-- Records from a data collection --
*****

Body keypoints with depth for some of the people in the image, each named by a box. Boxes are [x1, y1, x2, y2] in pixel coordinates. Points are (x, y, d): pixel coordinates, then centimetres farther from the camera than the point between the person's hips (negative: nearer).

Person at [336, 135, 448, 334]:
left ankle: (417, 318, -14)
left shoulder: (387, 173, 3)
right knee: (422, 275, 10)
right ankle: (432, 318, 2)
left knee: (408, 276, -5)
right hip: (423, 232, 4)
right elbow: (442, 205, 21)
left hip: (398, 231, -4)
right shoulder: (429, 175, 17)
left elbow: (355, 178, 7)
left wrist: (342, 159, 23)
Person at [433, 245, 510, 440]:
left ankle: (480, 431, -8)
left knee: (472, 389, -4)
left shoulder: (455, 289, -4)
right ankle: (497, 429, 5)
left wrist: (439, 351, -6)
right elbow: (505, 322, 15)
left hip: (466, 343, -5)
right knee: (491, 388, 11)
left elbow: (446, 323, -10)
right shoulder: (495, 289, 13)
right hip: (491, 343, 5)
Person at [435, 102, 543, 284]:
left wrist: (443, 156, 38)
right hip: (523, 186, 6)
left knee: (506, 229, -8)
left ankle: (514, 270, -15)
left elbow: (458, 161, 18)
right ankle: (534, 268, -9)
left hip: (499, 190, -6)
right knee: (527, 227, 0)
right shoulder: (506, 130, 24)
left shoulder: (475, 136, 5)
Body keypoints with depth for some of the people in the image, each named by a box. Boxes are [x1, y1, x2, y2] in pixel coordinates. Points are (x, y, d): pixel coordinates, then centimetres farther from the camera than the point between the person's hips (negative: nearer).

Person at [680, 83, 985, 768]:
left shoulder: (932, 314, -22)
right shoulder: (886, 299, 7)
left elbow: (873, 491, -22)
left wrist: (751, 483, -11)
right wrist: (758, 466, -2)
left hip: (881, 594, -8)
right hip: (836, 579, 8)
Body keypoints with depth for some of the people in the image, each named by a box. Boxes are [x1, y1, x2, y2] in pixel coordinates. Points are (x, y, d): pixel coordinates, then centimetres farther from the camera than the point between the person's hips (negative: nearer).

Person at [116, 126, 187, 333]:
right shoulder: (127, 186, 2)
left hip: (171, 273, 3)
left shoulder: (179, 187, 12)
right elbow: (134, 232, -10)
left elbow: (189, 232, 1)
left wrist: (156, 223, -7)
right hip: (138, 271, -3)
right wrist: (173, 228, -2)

*****

-- Task --
Look back at the entries above. Retype the line with "right shoulder: (886, 299, 7)", the line with "right hip: (836, 579, 8)", and all lines in between.

-- Response to the exercise --
right shoulder: (886, 299, 7)
left elbow: (873, 491, -22)
left wrist: (751, 483, -11)
right wrist: (758, 466, -2)
left hip: (881, 594, -8)
right hip: (836, 579, 8)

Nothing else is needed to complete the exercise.